# Pat's Trains?



## Don Trinko (Oct 23, 2012)

I emailed Pat's Trains via there email system last week and did not receive a reply. 
Does there email (on there web site) work? Don


----------



## gunrunnerjohn (Nov 10, 2010)

They have a phone number, call them.

Patrick's Trains
142 29th Street
Wheeling, WV 26003
*304-232-0714*


Monday - 11:00 AM to 5:00 PM
Tuesday - 11:00 AM to 5:00 PM
Wednesday - 11:00 AM to 5:00 PM
Thursday - 11:00 AM to 5:00 PM
Friday - 11:00 AM to 5:00 PM
Saturday - 10:00 AM to 4:00 PM


----------



## Big Ed (Jun 16, 2009)

For others who never heard of them,

http://www.patstrains.com/


Good people to deal with?


----------



## gunrunnerjohn (Nov 10, 2010)

Yep, all my dealings with Pat have been very good. He even went out of his way to find the little tender I used on my K-Line Porter TMCC upgrade project, those were hard to track down.


----------



## Don Trinko (Oct 23, 2012)

I know they have a phone number. My concern was that they did not answer my email question. If they never got it that means there site email does not work, if they got it but did not answer, that is my concern. Don


----------



## Big Ed (Jun 16, 2009)

Maybe they were closed for the holidays?

Shoot them another e mail?


----------



## gunrunnerjohn (Nov 10, 2010)

I've exchanged emails with Pat a couple of times, he always answered me. Maybe he doesn't like you for some reason. 

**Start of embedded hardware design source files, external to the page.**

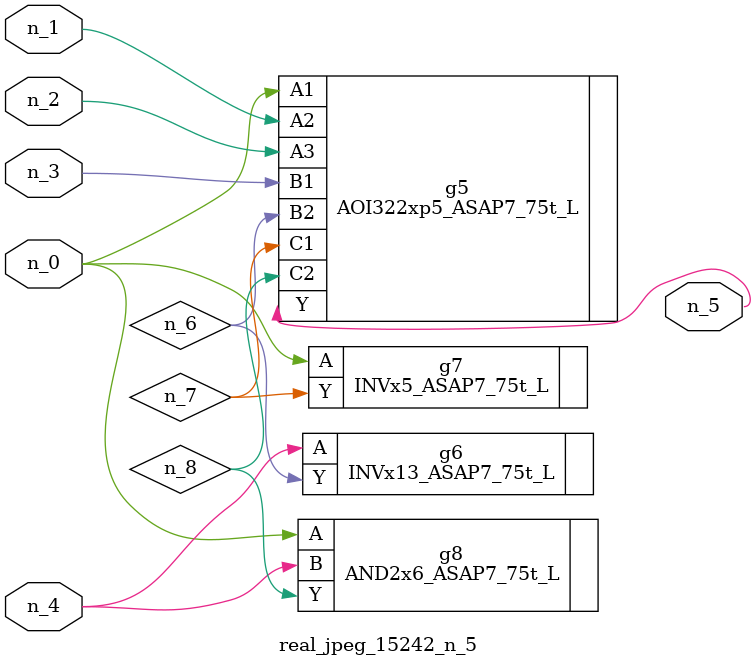
<source format=v>
module real_jpeg_15242_n_5 (n_4, n_0, n_1, n_2, n_3, n_5);

input n_4;
input n_0;
input n_1;
input n_2;
input n_3;

output n_5;

wire n_8;
wire n_6;
wire n_7;

AOI322xp5_ASAP7_75t_L g5 ( 
.A1(n_0),
.A2(n_1),
.A3(n_2),
.B1(n_3),
.B2(n_6),
.C1(n_7),
.C2(n_8),
.Y(n_5)
);

INVx5_ASAP7_75t_L g7 ( 
.A(n_0),
.Y(n_7)
);

AND2x6_ASAP7_75t_L g8 ( 
.A(n_0),
.B(n_4),
.Y(n_8)
);

INVx13_ASAP7_75t_L g6 ( 
.A(n_4),
.Y(n_6)
);


endmodule
</source>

I'm sure it's just an oversight, don't give up because of one email.


----------



## Don Trinko (Oct 23, 2012)

I could understand that if he knew me but he does not know me. Don


----------



## hoscale37 (Nov 20, 2011)

I would send him another email. Wait a week, then send another email. 

If he doesn't respond after the first resent email, then call. 

This is a good standard business practice to follow. 

Just my thoughts.


----------



## mnp13 (Aug 22, 2013)

Sometimes responses get caught in spam filters. Sometimes the outgoing email gets lost in cyber space. Sometimes the incoming email gets lost in cyberspace. There are FAR too many variables to "give up" on a company based on one misdirected communication. 

I program for a living, it happens ALL the time.


----------



## Don Trinko (Oct 23, 2012)

I did send a second. I will wait a day or two before i decide who to buy from. Don


----------



## davidadelp (Sep 17, 2013)

How many other train hobby stores are in WV does anyone know of some good ones?


----------